Try it -
Output, word for word, every line from the line with "окружающее и быть образов" through the final line of the data below.

[Saved entries]
# # # # #

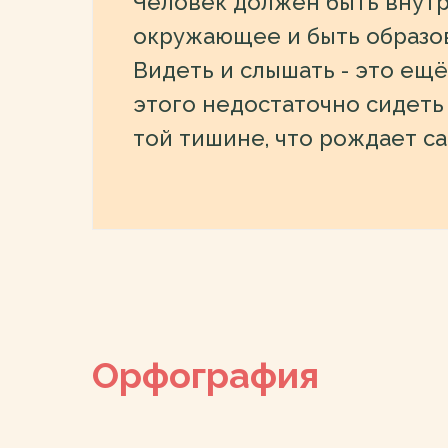
Человек должен быть внутр
окружающее и быть образов
Видеть и слышать - это ещё
этого недостаточно сидеть
той тишине, что рождает са
Орфография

# # # # #

Task solution -
окружающее и быть образов
Видеть и слышать - это ещё
этого недостаточно сидеть
той тишине, что рождает са
Орфография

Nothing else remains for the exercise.